Last Thursday the 26th of July the World Heritage Site team were lucky enough to be able to attend East Pool Mine’s journey through Basset Mines, in the Redruth/Camborne area of the Cornish Mining World Heritage Site.
The walking tour, which started at South Wheal Frances, included a couple of short car journeys to cover the entire extent of the workings of Basset Mines. The tour was conducted by Kingsley Rickard, Vice-chairman of the Trevithick Society, a very knowledgeable local industrial historian who can often be spotted on the back of the Society’s famous Puffing Devil replica.
We followed the ore’s 19th Century journey as it rose from the depths of Marriott’s Shaft at South Wheal Frances. Stood over the now grille covered, 2000 ft deep shaft, it was mind blowing to imagine how the engineering achievements of the time enabled such a huge undertaking to be carried out on such a large scale.
Kingsley was able to vividly describe each building and the machinery housed within them in such a way even those without engineering degrees were able to visualise the workings and capability of this fascinating site.
We walked in the shadows of the majestic, cathedral like mine buildings. Kingsley punctuated the walk with stories of the day to day life of the hard working miners and added entertaining tales of the famous Richard Trevithick, bringing to life the world in which the miners of the time lived.

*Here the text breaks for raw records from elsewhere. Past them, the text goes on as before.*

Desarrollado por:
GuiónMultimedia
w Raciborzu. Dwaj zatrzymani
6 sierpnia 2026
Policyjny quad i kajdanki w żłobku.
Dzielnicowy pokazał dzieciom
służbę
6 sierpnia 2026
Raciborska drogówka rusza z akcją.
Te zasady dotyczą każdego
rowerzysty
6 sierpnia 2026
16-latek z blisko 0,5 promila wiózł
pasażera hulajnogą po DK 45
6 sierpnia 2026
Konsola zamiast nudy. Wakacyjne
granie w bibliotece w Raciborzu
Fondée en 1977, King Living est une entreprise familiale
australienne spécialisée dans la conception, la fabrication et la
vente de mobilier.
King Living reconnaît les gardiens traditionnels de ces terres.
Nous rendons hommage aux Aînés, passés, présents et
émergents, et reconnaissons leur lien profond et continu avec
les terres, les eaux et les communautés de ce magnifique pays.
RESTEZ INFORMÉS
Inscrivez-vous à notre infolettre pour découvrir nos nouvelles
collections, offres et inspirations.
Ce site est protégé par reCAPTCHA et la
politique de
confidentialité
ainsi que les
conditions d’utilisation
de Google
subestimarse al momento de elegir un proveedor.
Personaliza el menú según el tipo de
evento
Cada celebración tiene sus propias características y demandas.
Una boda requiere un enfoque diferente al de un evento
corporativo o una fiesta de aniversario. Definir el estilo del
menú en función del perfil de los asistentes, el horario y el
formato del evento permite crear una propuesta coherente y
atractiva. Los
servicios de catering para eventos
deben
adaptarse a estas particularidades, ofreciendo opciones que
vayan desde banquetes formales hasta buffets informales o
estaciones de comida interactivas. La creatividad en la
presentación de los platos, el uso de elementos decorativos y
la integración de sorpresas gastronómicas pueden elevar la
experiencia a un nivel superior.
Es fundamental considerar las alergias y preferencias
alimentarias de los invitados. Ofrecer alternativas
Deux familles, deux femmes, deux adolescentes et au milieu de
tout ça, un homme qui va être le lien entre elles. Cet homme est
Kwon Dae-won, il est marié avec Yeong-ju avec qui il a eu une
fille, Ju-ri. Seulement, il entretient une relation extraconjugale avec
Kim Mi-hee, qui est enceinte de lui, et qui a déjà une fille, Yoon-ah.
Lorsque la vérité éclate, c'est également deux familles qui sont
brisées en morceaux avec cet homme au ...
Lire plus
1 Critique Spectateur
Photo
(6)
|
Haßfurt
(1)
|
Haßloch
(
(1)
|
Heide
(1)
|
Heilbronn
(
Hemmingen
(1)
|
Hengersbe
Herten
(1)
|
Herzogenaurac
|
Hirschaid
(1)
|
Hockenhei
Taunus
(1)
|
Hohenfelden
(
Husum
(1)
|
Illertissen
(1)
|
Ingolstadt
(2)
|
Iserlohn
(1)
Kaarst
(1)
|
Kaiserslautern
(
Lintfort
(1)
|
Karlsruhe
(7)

We followed the route the ore took; saw the still towering remains of West Basset Stamps where the ore was further crushed, separated and upgraded to the final point where it would be taken to the smelter and turned into the precious final product: tin.
The tour not only included a fantastic (miner appropriate) pasty, delivery from local Baker Tom’s in Pool, but also access to East Pool Mine where Kingsley was able to provide a tour of that site as well.
The team and the rest of the attendees had a fantastic time, not only was the tour historically informative and full of engineering insight but it was engaging and animated in a way which truly brought the sites to life.